El espejo que cubría el reverso de la puerta reflejó su cuerpo desnudo. En casa ya había examinado el creciente abdomen, pero ahora se daba cuenta de lo mucho que se le habían ensanchado las cadera. Sus nalgas eran más grandes y redondas. Sin embargo, no estaba gorda. Los cambios eran más notables en sus pechos siempre había pensado en sí misma como una chica delgada, pero lo que veía en el espejo era una mujer voluptuosa parecía una madre.

Intentaba evitar esa palabra todo lo que podía, incluso en sus pensamientos. Jolene era la madre. Se trataba del óvulo de Jolene y el esperma de Marshall. Ella era la incubadora, como había dicho el doctor Johanson. Pero no parecía una incubadora. La mujer del espejo, rebosante de vida nueva que crecía en su interior, parecía una madre. No había otra palabra.

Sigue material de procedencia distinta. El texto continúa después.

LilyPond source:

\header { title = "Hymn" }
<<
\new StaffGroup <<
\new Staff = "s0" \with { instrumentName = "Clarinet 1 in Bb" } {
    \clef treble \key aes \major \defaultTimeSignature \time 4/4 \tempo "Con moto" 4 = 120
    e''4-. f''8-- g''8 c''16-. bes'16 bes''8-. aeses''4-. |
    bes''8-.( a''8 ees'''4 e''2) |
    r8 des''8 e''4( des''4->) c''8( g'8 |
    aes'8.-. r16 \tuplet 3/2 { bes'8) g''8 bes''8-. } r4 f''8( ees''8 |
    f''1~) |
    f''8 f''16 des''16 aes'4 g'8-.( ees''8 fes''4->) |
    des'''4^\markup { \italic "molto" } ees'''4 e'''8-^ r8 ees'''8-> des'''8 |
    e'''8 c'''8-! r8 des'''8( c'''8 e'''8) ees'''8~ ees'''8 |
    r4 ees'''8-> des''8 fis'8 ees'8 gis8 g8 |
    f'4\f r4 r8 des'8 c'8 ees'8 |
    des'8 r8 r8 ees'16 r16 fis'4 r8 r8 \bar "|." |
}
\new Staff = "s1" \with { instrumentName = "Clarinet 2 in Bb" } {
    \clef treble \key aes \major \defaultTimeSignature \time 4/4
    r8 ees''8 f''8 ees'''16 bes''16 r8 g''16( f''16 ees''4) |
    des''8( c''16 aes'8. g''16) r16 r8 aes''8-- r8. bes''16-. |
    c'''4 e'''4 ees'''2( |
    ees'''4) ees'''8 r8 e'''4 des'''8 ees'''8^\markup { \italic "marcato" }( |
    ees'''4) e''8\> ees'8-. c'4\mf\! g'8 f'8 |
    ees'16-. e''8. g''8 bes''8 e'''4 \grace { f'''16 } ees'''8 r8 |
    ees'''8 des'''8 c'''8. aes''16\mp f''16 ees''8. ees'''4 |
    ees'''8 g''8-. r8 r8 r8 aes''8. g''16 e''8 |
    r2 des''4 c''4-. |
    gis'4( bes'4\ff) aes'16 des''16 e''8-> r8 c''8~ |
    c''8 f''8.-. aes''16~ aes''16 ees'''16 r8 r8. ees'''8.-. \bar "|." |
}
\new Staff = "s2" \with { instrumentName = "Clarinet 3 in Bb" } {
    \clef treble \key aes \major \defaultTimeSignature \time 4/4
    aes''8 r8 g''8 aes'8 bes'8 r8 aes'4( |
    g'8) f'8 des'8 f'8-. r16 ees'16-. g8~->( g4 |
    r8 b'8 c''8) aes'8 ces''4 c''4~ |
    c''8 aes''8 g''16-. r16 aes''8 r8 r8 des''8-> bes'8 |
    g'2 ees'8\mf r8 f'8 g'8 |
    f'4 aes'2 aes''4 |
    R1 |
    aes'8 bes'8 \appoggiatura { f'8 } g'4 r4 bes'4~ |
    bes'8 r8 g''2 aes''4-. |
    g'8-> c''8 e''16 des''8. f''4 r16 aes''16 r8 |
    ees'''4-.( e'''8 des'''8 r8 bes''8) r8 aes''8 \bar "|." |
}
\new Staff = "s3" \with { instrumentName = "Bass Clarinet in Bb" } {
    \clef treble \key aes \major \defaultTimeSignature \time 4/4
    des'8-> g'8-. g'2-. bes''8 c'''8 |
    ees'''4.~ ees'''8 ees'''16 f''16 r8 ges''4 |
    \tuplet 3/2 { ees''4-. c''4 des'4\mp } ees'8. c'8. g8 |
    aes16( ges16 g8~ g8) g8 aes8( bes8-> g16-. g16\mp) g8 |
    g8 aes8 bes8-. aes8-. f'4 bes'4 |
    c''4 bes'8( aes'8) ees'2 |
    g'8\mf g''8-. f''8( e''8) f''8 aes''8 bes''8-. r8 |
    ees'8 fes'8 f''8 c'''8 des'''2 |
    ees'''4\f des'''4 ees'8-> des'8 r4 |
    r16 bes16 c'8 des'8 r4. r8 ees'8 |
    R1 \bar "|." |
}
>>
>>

Se pasó las manos amorosamente por el estómago.

—¿Qué tal ahí dentro? —murmuró.

El golpecito que Johanson dio a la puerta cortó la escena.

—¿Estás lista, Hannah?

—En un segundo —se echó un último vistazo y guardó la sensual imagen en su memoria, antes de colocarse el camisón—. Ya puede el entrar.

El reconocimiento era rutinario. El doctor Johanson la pesaba, le tomaba la tensión arterial, escuchaba su corazón y le sacaba algo de sangre. Después le preguntaba si tenía alguna molestia.